猫を飼うにあたり、去勢手術は重要なポイントです。
計画外の繁殖や、発情によるストレスを軽減させる事が出来ます。
その他にも、前立腺に関するの病気や精巣、肛門周辺の腫瘍発生を防ぐメリットもあります。
では、どの時期で猫に去勢手術を受けさせるのが最適なのでしょうか。
生後6カ月齢から10カ月齢
最も多く、目安とされているのがこの生後6カ月齢から10カ月齢の時期です。
この頃の猫は成熟する前なので、ほとんどがまだ発情期を知らない状態です。
個体差はありますが、発情期によく見られる行動があり、その一つに、スプレー行為があります。
発情期を迎えると、おしっこを霧状に噴射して自分の臭いを付けるマーキング行動です。
そうする事で、自分の縄張りであると示しているのです。

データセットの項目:
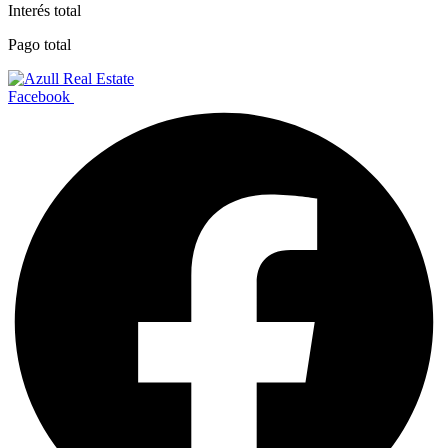
Interés total
Pago total
Facebook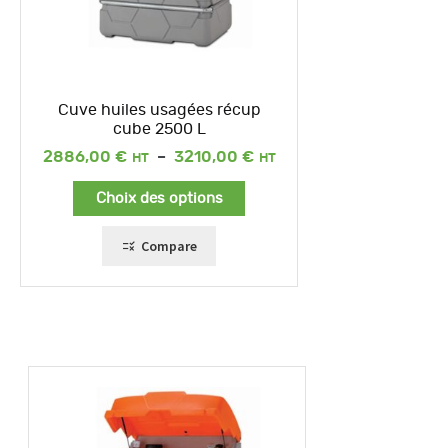
Cuve huiles usagées récup
cube 2500 L
Plage
2886,00
€
–
3210,00
€
de
prix :
Choix des options
2886,00 €
à
3210,00 €
Compare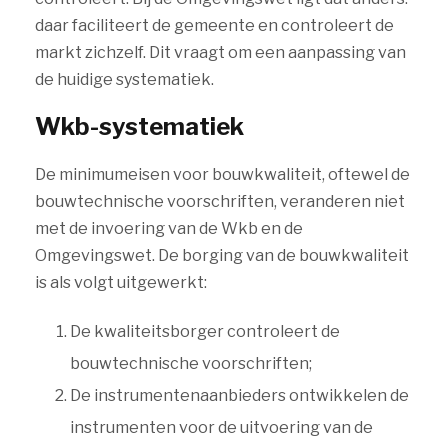
daar faciliteert de gemeente en controleert de
markt zichzelf. Dit vraagt om een aanpassing van
de huidige systematiek.
Wkb-systematiek
De minimumeisen voor bouwkwaliteit, oftewel de
bouwtechnische voorschriften, veranderen niet
met de invoering van de Wkb en de
Omgevingswet. De borging van de bouwkwaliteit
is als volgt uitgewerkt:
De kwaliteitsborger controleert de
bouwtechnische voorschriften;
De instrumentenaanbieders ontwikkelen de
instrumenten voor de uitvoering van de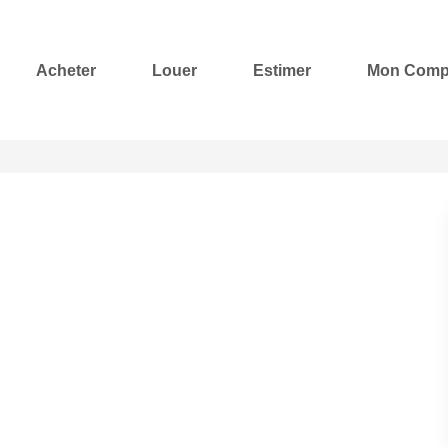
Acheter
Louer
Estimer
Mon Comp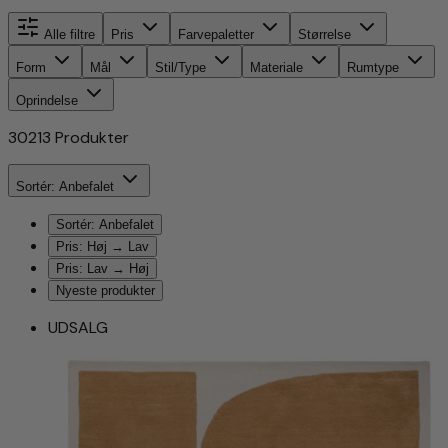
Alle filtre
Pris
Farvepaletter
Størrelse
Form
Mål
Stil/Type
Materiale
Rumtype
Oprindelse
30213
Produkter
Sortér: Anbefalet
Sortér: Anbefalet
Pris: Høj → Lav
Pris: Lav → Høj
Nyeste produkter
UDSALG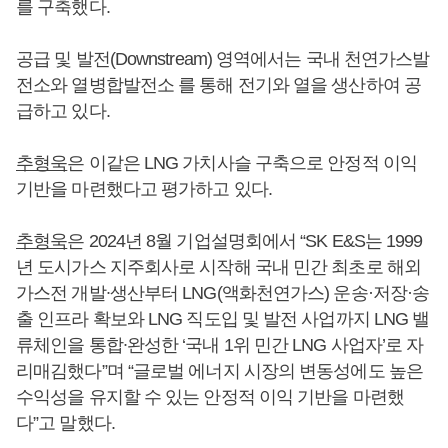
를 구축했다.
공급 및 발전(Downstream) 영역에서는 국내 천연가스발
전소와 열병합발전소 를 통해 전기와 열을 생산하여 공
급하고 있다.
추형욱
은 이같은 LNG 가치사슬 구축으로 안정적 이익
기반을 마련했다고 평가하고 있다.
추형욱
은 2024년 8월 기업설명회에서 “SK E&S는 1999
년 도시가스 지주회사로 시작해 국내 민간 최초로 해외
가스전 개발∙생산부터 LNG(액화천연가스) 운송·저장·송
출 인프라 확보와 LNG 직도입 및 발전 사업까지 LNG 밸
류체인을 통합∙완성한 ‘국내 1위 민간 LNG 사업자’로 자
리매김했다”며 “글로벌 에너지 시장의 변동성에도 높은
수익성을 유지할 수 있는 안정적 이익 기반을 마련했
다”고 말했다.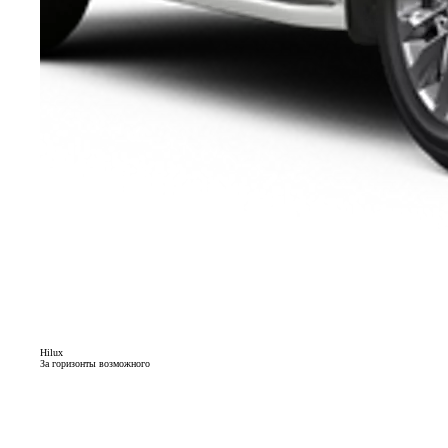
Hilux
За горизонты возможного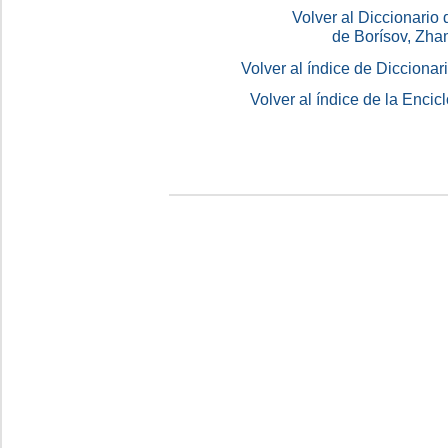
Volver al Diccionario
de Borísov, Zha
Volver al índice de Dicciona
Volver al índice de la Enc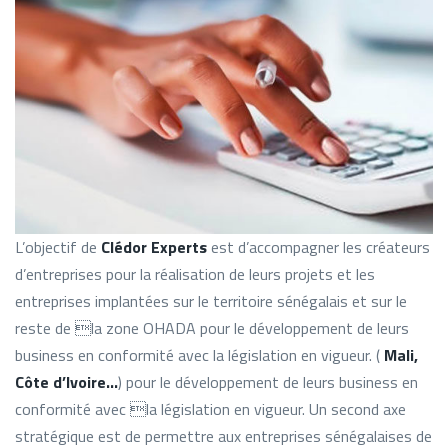
L’objectif de
Clédor Experts
est d’accompagner les créateurs
d’entreprises pour la réalisation de leurs projets et les
entreprises implantées sur le territoire sénégalais et sur le
reste de la zone OHADA pour le développement de leurs
business en conformité avec la législation en vigueur. (
Mali,
Côte d’Ivoire…
) pour le développement de leurs business en
conformité avec la législation en vigueur. Un second axe
stratégique est de permettre aux entreprises sénégalaises de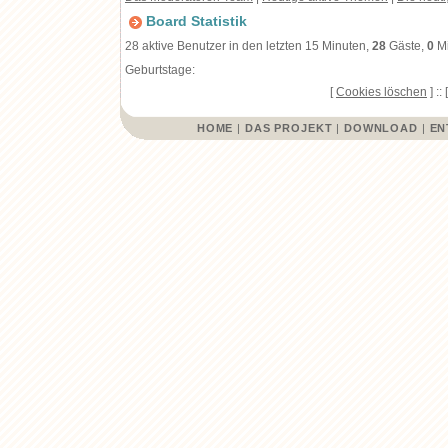
Board Statistik
28 aktive Benutzer in den letzten 15 Minuten,
28
Gäste,
0
Mi
Geburtstage:
[
Cookies löschen
] :: 
HOME
|
DAS PROJEKT
|
DOWNLOAD
|
EN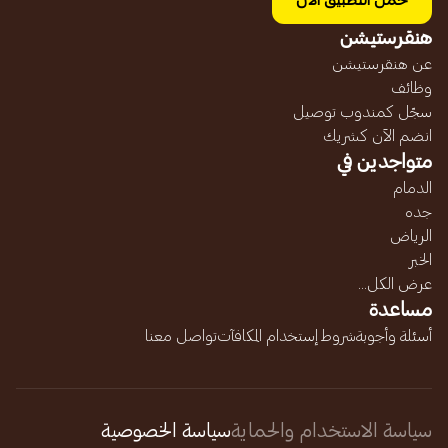
حمل التطبيق الآن
هنقرستيشن
عن هنقرستيشن
وظائف
سجّل كمندوب توصيل
انضم الآن كشريك
متواجدين في
الدمام
جده
الرياض
الخبر
عرض الكل...
مساعدة
أسئلة وأجوبة
شروط إستخدام المكافآت
تواصل معنا
سياسة الاستخدام والحماية
سياسة الخصوصية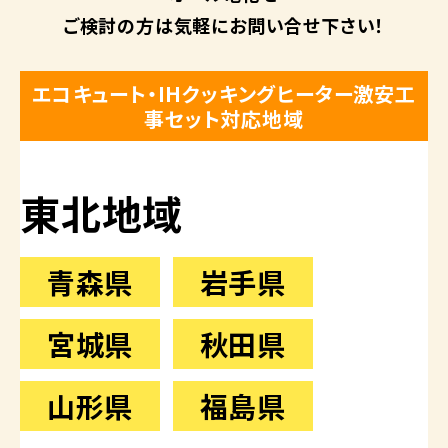
ご検討の方は
気軽にお問い合せ下さい！
エコキュート・IHクッキングヒーター激安工
事セット対応地域
東北地域
青森県
岩手県
宮城県
秋田県
山形県
福島県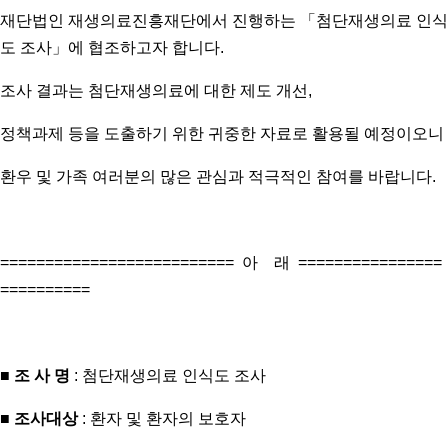
재단법인 재생의료진흥재단에서 진행하는 「첨단재생의료 인식
도 조사」에 협조하고자 합니다.
조사 결과는 첨단재생의료에 대한 제도 개선,
정책과제 등을 도출하기 위한 귀중한 자료로 활용될 예정이오니
환우 및 가족 여러분의 많은 관심과 적극적인 참여를 바랍니다.
========================== 아 래 ================
==========
■
조 사 명
: 첨단재생의료 인식도 조사
■
조사대상
: 환자 및 환자의 보호자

**課題:**
猫の去勢手術についての文書をもとに、次の問いに答えよ。
1. 去勢手術によって軽減できるとされるストレスは、何によるものか。
2. 最も多く目安とされている手術の時期はいつか。
3. スプレー行為によって、猫は何を示しているとされているか。
項目は参照しなくてよい。

**回答欄:**
1. 発情によるストレス
2. 生後6カ月齢から10カ月齢
3. 自分の縄張りであること